## DEINE AUFGABE:
Wie lautet die Passage aus dem Blankvers-Märchen, beginnend mit „Sie selbst war“ und weiter bis einschließlich „Vollmonds Leuchten durch.“, wenn man darin „Kleid“ durch „Gewand“ ersetzt?

## TEXTAUSZUG:
Erzählverse: Der Blankvers (14)

Der folgende Text stammt von Jacob Julius David. Laut Überschrift ist es ein Märchen, aber selbst für ein Märchen kommt der Text sehr versponnen daher – eine ganz eigenartige, ferne Stimmung, die hier vermittelt wird … Ein ziemlicher Unterschied zu Fontanes Text aus dem letzten Beitrag, und spannend zu sehen, wie sich der Blankvers schlägt angesichts dieser Aufgabe!

 

Märchen

Alltäglich aber, so um Mittagszeit,
Stand erst die Sonne hoch und wirkte heftig,
Durchzog sie also die verfemte Stadt.
Sie selbst war sich Geleit; und weiße Hüllen
Umflossen ihre makellose Schönheit,
Ihr Kleid war dünn und ihrer Glieder Pracht
Schien ganz hindurch. So dringt der Wolken Ziehen
Des Vollmonds Leuchten durch.
Und ihre Füße,
Ganz bar und schimmernd, edles Elfenbein;
Sie setzte sich bedächtig, Schritt vor Schritt,
In feierlichem Rhythmus trat sie her:
Und ihr entgegen drängte sich das Moos
Von alten Stämmen, überzog den Boden
Mit allergrünstem, schmeichelnd weichem Teppich;
In ihren Stapfen tat das blaue Veilchen
Die Kinderaugen auf und staunt ihr nach,
Und weißer Anemonen zarte Seelchen
Erzitterten im Wind.
Und grauen Mauern,
Verwitternd und verfallen, kam sie so
Ganz ohne Hast vorüber, und der Efeu
Klomm dran empor; er schwang in dreistem Sprung
Sich zu der Zinnen Kränzen auf und hüllte
Die Spuren des Verfalls. Und alles wehte,
Die Eppichgirandolen, junges Laub,
Und schien beseelt und in Erwartung atmend.
Die Dächer aber schmückte grüne Hauswurz,
Und gelbe Sternchen flammten.

Textbeschreibungen der Schlüsselpunkte
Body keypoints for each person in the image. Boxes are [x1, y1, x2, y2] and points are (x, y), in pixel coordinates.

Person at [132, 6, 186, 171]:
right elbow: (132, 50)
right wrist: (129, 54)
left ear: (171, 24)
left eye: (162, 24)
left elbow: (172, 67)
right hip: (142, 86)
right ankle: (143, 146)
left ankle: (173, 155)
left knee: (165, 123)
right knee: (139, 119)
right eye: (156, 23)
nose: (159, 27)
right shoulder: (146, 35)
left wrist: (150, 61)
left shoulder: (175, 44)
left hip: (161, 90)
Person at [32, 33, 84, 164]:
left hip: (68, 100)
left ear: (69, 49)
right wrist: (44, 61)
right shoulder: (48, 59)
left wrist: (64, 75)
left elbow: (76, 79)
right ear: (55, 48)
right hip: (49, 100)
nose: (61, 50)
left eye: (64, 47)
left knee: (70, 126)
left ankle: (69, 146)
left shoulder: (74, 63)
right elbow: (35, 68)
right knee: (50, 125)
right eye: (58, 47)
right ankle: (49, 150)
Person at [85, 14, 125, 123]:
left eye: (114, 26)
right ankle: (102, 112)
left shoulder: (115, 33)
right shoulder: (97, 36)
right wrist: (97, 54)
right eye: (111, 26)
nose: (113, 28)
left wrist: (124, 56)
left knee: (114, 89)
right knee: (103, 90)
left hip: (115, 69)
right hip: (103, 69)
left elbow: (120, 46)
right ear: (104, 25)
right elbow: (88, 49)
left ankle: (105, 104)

## LÖSUNG:
Sie selbst war sich Geleit; und weiße Hüllen
Umflossen ihre makellose Schönheit,
Ihr Gewand war dünn und ihrer Glieder Pracht
Schien ganz hindurch. So dringt der Wolken Ziehen
Des Vollmonds Leuchten durch.